- [The input]:
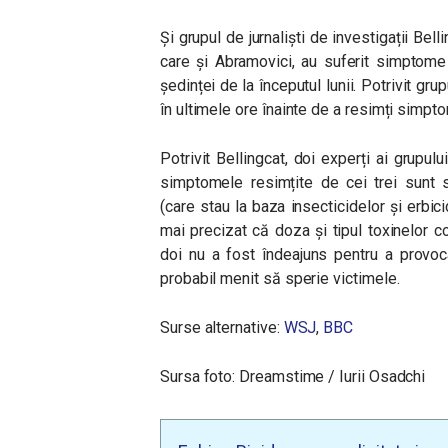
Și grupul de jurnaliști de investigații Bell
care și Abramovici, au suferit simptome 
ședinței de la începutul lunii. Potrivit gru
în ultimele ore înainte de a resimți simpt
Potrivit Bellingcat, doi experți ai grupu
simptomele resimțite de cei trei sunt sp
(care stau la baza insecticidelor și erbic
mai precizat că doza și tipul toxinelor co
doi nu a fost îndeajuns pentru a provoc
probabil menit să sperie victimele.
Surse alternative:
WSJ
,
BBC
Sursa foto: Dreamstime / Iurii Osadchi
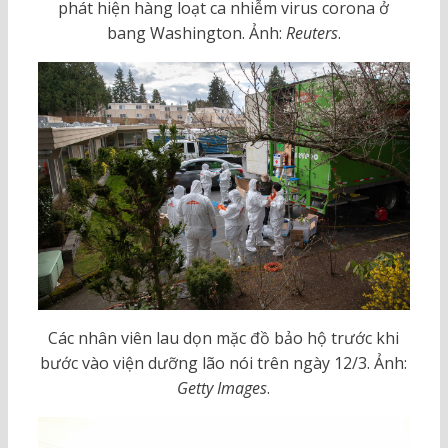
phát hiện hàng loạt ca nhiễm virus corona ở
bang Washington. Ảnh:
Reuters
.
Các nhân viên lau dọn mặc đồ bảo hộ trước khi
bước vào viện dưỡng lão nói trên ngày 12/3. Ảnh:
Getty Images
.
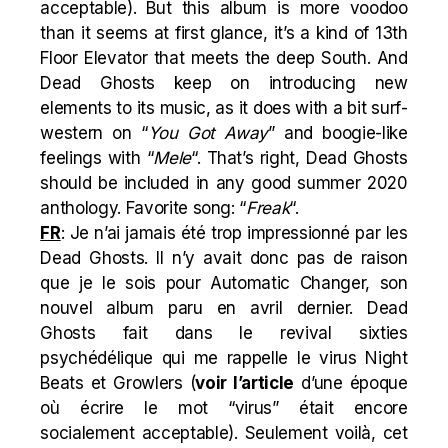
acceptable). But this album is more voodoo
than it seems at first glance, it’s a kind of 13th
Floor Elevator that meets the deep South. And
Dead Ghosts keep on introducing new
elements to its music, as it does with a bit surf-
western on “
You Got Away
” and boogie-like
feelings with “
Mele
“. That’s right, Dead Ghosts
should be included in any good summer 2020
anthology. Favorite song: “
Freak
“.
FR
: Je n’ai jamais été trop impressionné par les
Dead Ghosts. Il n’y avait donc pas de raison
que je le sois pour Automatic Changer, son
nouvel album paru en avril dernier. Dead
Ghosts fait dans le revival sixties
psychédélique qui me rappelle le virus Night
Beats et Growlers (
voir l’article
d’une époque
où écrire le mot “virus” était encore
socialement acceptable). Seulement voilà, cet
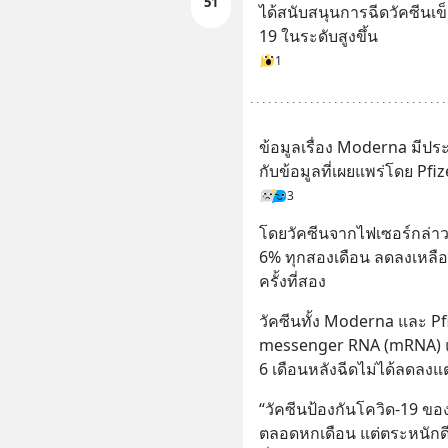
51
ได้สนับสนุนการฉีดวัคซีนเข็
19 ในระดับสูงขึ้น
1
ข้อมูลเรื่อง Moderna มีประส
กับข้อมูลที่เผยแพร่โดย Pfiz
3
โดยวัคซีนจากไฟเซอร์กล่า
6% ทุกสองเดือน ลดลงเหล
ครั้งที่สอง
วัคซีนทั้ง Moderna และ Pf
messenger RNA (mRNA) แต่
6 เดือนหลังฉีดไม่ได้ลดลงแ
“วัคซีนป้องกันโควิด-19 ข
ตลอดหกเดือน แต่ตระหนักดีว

--

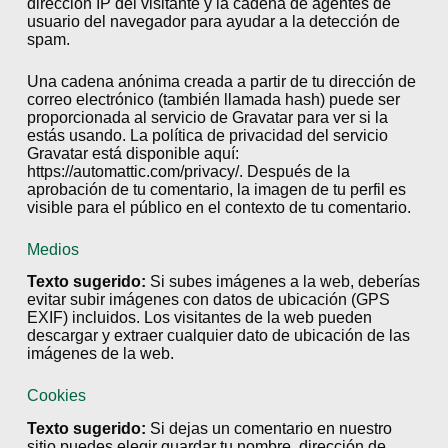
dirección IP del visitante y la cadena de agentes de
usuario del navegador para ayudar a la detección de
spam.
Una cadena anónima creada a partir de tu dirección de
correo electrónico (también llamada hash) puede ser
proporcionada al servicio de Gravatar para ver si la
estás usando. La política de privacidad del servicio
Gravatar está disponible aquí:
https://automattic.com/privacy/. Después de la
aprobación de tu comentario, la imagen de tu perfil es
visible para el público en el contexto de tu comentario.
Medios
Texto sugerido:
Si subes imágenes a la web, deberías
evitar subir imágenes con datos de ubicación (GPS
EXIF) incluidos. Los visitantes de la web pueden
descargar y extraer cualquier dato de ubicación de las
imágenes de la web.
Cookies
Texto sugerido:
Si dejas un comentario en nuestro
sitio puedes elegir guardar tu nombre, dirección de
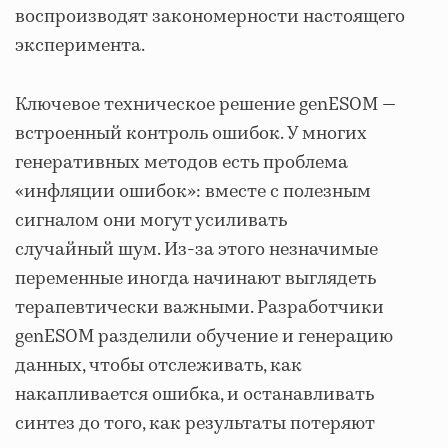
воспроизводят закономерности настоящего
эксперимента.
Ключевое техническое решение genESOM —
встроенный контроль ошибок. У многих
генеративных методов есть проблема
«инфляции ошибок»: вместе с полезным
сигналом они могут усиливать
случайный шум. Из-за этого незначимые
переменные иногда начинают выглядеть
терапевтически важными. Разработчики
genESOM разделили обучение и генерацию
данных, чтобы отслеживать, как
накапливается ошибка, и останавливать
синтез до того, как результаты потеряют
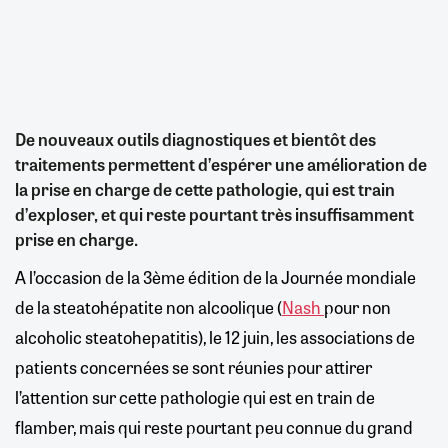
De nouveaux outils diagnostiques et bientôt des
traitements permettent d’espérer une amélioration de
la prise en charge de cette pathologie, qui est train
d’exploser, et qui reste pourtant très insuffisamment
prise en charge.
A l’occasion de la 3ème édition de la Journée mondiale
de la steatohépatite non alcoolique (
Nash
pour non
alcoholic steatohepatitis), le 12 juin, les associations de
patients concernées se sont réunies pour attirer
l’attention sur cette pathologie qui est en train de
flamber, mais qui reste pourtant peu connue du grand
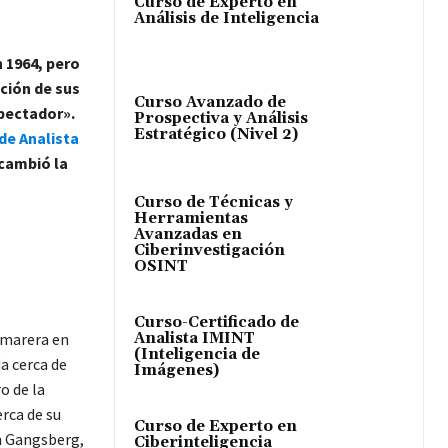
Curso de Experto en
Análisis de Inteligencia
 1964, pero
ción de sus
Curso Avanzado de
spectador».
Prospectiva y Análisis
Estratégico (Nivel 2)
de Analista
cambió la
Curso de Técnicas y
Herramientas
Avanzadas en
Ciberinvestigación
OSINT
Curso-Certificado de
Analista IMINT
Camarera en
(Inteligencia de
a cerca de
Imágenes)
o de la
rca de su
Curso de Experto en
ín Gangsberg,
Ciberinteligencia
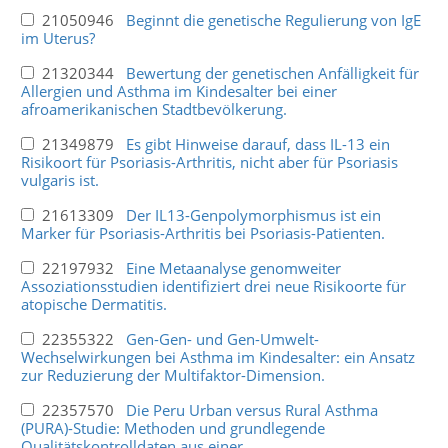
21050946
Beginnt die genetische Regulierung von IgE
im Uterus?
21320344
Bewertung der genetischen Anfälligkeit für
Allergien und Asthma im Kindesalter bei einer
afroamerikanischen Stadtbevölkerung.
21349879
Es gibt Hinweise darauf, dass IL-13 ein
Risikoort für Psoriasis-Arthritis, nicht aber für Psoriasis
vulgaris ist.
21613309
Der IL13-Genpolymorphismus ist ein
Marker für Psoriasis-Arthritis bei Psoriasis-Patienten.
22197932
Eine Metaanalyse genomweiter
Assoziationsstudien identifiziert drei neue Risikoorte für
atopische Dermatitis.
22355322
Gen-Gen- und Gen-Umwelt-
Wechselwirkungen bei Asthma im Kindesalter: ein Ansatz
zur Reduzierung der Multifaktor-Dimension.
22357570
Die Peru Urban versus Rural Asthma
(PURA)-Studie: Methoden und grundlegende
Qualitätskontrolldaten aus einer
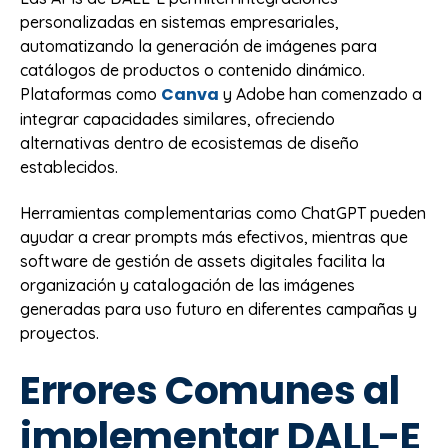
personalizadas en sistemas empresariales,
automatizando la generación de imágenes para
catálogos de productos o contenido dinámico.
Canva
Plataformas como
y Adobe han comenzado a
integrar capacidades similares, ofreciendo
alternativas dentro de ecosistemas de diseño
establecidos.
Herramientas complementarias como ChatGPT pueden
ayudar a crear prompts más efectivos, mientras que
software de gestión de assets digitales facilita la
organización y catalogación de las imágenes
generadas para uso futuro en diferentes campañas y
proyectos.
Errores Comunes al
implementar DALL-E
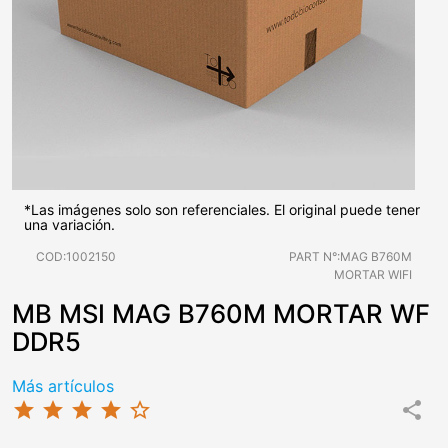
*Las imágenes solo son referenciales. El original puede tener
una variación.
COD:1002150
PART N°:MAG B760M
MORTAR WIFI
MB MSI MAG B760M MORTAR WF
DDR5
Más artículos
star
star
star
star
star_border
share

==

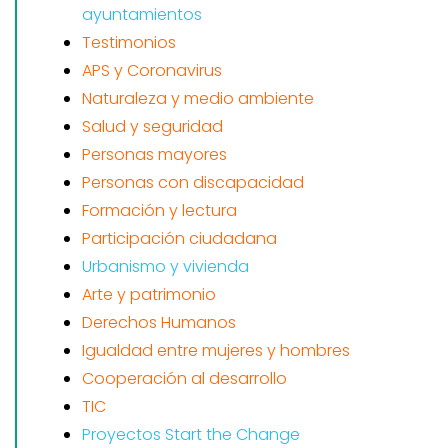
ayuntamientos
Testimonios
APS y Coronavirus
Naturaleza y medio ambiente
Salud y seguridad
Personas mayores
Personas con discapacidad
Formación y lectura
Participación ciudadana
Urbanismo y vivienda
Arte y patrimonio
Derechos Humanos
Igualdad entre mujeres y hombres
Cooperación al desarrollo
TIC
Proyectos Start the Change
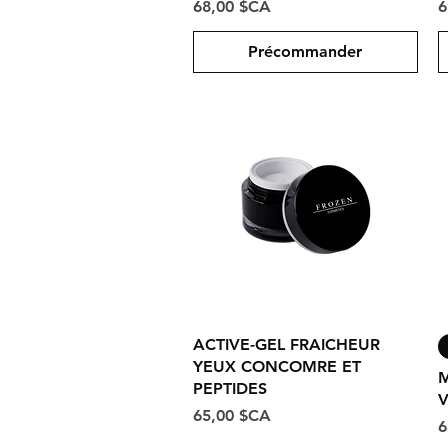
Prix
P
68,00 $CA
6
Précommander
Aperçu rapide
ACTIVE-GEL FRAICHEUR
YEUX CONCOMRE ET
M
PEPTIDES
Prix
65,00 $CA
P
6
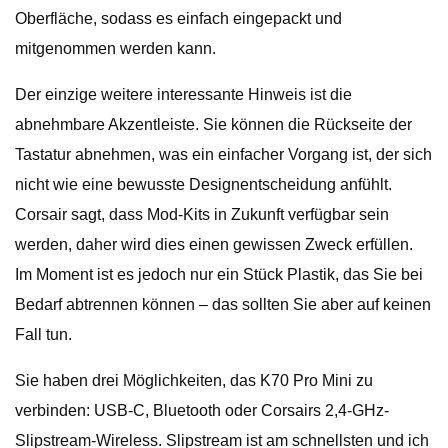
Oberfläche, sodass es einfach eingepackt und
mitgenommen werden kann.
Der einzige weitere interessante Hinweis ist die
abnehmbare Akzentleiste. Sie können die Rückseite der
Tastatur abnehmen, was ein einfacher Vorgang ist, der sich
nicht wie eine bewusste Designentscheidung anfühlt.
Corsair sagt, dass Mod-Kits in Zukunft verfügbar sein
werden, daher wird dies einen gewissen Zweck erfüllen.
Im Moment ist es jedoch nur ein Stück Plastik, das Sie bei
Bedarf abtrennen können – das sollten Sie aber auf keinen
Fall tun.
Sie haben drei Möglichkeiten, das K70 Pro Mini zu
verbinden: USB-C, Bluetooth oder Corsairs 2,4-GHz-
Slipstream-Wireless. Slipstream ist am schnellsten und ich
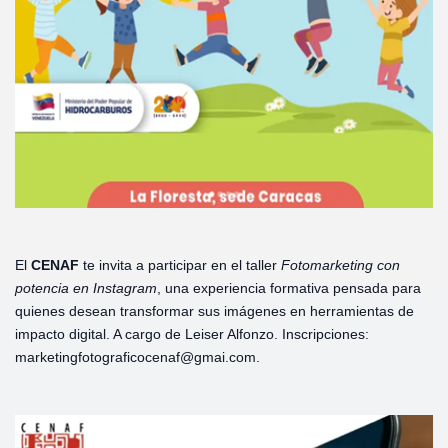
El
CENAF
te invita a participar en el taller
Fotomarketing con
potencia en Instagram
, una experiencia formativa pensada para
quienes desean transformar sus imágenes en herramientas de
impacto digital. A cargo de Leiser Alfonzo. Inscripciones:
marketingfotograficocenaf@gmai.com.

- [Activity]:
Looking at the material above, count the lines that hold "care" and give the total alone.

- [Response below]:
2